Gene Selection for Patient Clustering by Gaussian Mixture Model
Md. Hadiul Kabir, Md. Shakil Ahmed , Md. Nurul Haque Mollah
Pages - 34 - 45     |    Revised - 31-10-2016     |    Published - 01-12-2016
Volume - 10   Issue - 3    |    Publication Date - December 2016  Table of Contents
Gene Expression, Patient Clustering, Gaussian Mixture Model, Inverse Problem of Covariance Matrix, Top DE genes Selection for Patient Clustering.

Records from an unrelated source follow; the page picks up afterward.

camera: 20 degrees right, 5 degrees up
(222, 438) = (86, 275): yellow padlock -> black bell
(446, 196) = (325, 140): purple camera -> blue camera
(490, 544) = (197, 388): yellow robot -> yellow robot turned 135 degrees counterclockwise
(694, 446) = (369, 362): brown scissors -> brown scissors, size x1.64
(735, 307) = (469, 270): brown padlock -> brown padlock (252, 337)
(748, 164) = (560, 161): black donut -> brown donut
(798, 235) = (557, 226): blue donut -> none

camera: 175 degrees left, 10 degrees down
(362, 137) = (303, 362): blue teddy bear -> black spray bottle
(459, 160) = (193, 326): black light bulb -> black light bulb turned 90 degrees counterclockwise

Clustering is the basic composition of data analysis, which also plays a significant role in microarray analysis. Gaussian mixture model (GMM) based clustering is very popular approach for clustering. However, GMM approach is not so popular for patients/samples clustering based on gene expression data, because gene expression datasets usually contains the large number (m) of genes (variables) in presence of a few (n) samples observations, and consequently the estimates of GMM parameters are not possible for patient clustering, because there does not exists the inverse of its covariance matrix due to m>n. To conquer these problems, we propose to apply a few 'q' top DE (differentially expressed) genes (i.e., q < n / 2 < m) between two or more patient classes, which are selected proportionally from all DE gene's groups. Here, the fact behind our proposal that the EE (equally expressed) genes between two or more classes have no significant contribution to the minimization of misclassification error rate (MER). For selecting few top DE genes, at first, we clustering genes (instead of patients/samples) by GMM approach. Then we detect DE and EE gene clusters (groups) by our proposed rule. Then we select q (few) top DE genes from different DE gene clusters by the rule of proportional to cluster size. Application of such a few 'q' number of top DE genes overcomes the inverse problem of covariance matrix in the estimation process of GMM's parameters, and ultimately for gene expression data (patient/sample) clustering. The performance of the proposed method is investigated using both simulated and real gene expression data analysis. It is observed that the proposed method improves the performance over the traditional GMM approaches in both situations.